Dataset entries

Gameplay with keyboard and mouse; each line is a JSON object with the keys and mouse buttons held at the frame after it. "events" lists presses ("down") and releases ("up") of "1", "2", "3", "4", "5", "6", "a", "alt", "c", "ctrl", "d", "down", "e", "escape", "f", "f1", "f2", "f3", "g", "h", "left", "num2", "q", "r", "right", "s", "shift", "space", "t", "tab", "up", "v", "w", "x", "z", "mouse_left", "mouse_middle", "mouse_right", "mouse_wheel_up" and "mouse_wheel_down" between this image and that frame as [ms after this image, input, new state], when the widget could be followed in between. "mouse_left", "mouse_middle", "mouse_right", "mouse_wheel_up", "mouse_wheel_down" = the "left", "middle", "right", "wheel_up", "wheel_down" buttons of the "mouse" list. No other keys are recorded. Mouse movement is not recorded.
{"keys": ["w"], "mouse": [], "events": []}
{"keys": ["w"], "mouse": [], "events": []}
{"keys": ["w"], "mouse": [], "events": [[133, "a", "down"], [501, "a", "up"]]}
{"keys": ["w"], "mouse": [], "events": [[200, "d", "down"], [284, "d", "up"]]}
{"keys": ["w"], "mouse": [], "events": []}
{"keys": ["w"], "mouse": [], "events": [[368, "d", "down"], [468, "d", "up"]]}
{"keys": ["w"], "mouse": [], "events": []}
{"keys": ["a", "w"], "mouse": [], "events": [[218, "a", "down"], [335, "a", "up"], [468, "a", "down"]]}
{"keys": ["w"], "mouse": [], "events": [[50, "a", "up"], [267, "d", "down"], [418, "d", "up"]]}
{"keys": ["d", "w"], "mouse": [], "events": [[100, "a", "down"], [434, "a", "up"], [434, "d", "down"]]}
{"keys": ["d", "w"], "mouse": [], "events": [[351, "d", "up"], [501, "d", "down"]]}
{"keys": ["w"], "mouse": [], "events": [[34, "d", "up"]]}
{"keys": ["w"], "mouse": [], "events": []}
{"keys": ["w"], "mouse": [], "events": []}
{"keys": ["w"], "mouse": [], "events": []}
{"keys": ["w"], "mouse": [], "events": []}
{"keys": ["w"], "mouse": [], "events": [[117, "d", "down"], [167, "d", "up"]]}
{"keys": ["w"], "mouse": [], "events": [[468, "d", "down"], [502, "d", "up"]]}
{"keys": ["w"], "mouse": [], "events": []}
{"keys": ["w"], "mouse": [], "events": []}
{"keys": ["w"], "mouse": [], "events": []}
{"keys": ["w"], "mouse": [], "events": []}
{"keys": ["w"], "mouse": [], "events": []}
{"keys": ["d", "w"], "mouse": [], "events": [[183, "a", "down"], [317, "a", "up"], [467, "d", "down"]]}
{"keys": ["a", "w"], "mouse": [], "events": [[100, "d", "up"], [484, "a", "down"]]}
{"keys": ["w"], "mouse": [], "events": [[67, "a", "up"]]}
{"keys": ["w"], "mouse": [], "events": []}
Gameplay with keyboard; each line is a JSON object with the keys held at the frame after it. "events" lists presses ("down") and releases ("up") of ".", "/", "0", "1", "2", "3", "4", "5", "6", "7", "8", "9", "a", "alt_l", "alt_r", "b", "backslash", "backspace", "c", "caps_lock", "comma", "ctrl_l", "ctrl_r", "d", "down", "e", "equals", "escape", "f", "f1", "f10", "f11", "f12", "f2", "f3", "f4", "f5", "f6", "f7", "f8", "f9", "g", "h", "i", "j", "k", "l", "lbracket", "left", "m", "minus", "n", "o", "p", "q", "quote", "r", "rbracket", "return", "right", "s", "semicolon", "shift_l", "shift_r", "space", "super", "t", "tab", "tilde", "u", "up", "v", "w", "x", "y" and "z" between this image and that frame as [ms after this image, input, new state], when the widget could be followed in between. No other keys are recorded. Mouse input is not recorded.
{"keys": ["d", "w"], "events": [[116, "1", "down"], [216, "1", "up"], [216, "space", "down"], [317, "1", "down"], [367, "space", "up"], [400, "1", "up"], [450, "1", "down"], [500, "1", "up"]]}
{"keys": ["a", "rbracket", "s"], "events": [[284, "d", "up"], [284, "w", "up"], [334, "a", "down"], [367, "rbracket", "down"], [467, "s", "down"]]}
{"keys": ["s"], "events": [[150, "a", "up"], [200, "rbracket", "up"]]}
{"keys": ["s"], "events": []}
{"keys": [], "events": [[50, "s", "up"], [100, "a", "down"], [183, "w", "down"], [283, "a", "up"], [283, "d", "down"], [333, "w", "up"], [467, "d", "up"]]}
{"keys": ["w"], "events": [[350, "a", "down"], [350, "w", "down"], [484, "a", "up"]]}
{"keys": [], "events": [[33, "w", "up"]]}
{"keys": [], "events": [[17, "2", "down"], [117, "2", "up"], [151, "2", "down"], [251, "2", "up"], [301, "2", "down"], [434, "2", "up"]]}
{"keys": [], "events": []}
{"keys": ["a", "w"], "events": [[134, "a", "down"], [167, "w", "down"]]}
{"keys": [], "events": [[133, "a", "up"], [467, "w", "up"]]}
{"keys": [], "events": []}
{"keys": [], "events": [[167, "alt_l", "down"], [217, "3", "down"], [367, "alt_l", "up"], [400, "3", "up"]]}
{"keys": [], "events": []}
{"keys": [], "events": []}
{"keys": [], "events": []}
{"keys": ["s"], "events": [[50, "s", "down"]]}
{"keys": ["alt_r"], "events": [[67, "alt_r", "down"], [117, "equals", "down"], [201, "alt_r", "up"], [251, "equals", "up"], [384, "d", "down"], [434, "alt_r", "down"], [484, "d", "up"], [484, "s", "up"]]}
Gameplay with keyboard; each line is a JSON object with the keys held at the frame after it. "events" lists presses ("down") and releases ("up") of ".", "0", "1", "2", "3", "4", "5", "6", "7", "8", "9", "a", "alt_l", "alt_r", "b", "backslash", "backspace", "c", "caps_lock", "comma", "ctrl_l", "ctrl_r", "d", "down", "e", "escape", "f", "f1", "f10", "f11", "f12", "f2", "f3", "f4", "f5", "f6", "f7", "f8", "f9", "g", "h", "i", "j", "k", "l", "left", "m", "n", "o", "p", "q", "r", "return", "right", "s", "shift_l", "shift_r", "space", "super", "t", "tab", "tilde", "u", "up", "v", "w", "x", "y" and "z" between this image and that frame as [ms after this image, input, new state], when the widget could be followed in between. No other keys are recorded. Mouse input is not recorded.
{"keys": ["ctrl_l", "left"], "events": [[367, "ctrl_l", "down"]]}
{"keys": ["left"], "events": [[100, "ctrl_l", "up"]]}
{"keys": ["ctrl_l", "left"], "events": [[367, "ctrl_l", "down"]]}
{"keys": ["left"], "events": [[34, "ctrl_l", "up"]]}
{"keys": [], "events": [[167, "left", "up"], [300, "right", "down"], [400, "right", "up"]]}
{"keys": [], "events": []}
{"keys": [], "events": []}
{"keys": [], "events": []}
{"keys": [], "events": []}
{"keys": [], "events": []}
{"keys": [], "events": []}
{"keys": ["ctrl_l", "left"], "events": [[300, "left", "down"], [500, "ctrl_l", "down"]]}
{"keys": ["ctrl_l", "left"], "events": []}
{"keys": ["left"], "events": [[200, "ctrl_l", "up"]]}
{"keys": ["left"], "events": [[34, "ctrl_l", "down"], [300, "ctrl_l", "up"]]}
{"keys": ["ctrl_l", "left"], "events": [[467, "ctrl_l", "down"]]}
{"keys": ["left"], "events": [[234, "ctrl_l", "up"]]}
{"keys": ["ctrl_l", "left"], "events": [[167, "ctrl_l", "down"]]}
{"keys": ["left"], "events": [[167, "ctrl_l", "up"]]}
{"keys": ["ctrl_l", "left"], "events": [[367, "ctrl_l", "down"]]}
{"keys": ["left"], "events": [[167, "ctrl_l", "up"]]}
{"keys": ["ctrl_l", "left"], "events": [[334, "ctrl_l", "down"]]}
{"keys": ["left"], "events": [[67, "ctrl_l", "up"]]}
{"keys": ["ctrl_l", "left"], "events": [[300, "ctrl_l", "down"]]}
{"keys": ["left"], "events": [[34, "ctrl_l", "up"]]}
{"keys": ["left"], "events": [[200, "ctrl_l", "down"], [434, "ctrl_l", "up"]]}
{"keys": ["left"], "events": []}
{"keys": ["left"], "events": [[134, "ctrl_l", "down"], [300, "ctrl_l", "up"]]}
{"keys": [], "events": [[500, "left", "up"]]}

EXERCISE INSTRUCTIONS: Select every line in the records above that contains the word "backspace".

TASK RESPONSE:
Gameplay with keyboard; each line is a JSON object with the keys held at the frame after it. "events" lists presses ("down") and releases ("up") of ".", "/", "0", "1", "2", "3", "4", "5", "6", "7", "8", "9", "a", "alt_l", "alt_r", "b", "backslash", "backspace", "c", "caps_lock", "comma", "ctrl_l", "ctrl_r", "d", "down", "e", "equals", "escape", "f", "f1", "f10", "f11", "f12", "f2", "f3", "f4", "f5", "f6", "f7", "f8", "f9", "g", "h", "i", "j", "k", "l", "lbracket", "left", "m", "minus", "n", "o", "p", "q", "quote", "r", "rbracket", "return", "right", "s", "semicolon", "shift_l", "shift_r", "space", "super", "t", "tab", "tilde", "u", "up", "v", "w", "x", "y" and "z" between this image and that frame as [ms after this image, input, new state], when the widget could be followed in between. No other keys are recorded. Mouse input is not recorded.
Gameplay with keyboard; each line is a JSON object with the keys held at the frame after it. "events" lists presses ("down") and releases ("up") of ".", "0", "1", "2", "3", "4", "5", "6", "7", "8", "9", "a", "alt_l", "alt_r", "b", "backslash", "backspace", "c", "caps_lock", "comma", "ctrl_l", "ctrl_r", "d", "down", "e", "escape", "f", "f1", "f10", "f11", "f12", "f2", "f3", "f4", "f5", "f6", "f7", "f8", "f9", "g", "h", "i", "j", "k", "l", "left", "m", "n", "o", "p", "q", "r", "return", "right", "s", "shift_l", "shift_r", "space", "super", "t", "tab", "tilde", "u", "up", "v", "w", "x", "y" and "z" between this image and that frame as [ms after this image, input, new state], when the widget could be followed in between. No other keys are recorded. Mouse input is not recorded.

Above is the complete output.